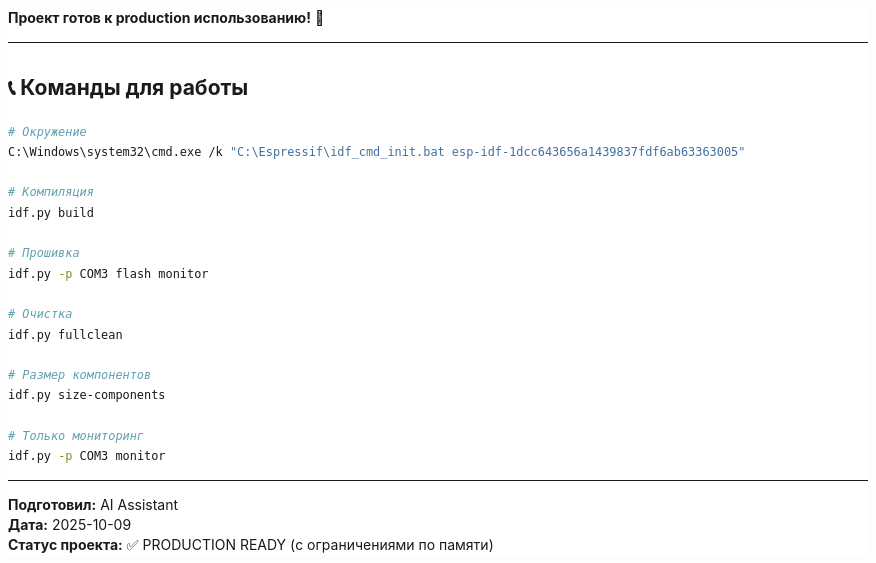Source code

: **Проект готов к production использованию!** 🚀

---

## 📞 Команды для работы

```bash
# Окружение
C:\Windows\system32\cmd.exe /k "C:\Espressif\idf_cmd_init.bat esp-idf-1dcc643656a1439837fdf6ab63363005"

# Компиляция
idf.py build

# Прошивка
idf.py -p COM3 flash monitor

# Очистка
idf.py fullclean

# Размер компонентов
idf.py size-components

# Только мониторинг
idf.py -p COM3 monitor
```

---

**Подготовил:** AI Assistant  
**Дата:** 2025-10-09  
**Статус проекта:** ✅ PRODUCTION READY (с ограничениями по памяти)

════════

Could you write out the whole listing exactly, dropping the pictures?

**Task answer**
Source code

: **Проект готов к production использованию!** 🚀

---

## 📞 Команды для работы

```bash
# Окружение
C:\Windows\system32\cmd.exe /k "C:\Espressif\idf_cmd_init.bat esp-idf-1dcc643656a1439837fdf6ab63363005"

# Компиляция
idf.py build

# Прошивка
idf.py -p COM3 flash monitor

# Очистка
idf.py fullclean

# Размер компонентов
idf.py size-components

# Только мониторинг
idf.py -p COM3 monitor
```

---

**Подготовил:** AI Assistant  
**Дата:** 2025-10-09  
**Статус проекта:** ✅ PRODUCTION READY (с ограничениями по памяти)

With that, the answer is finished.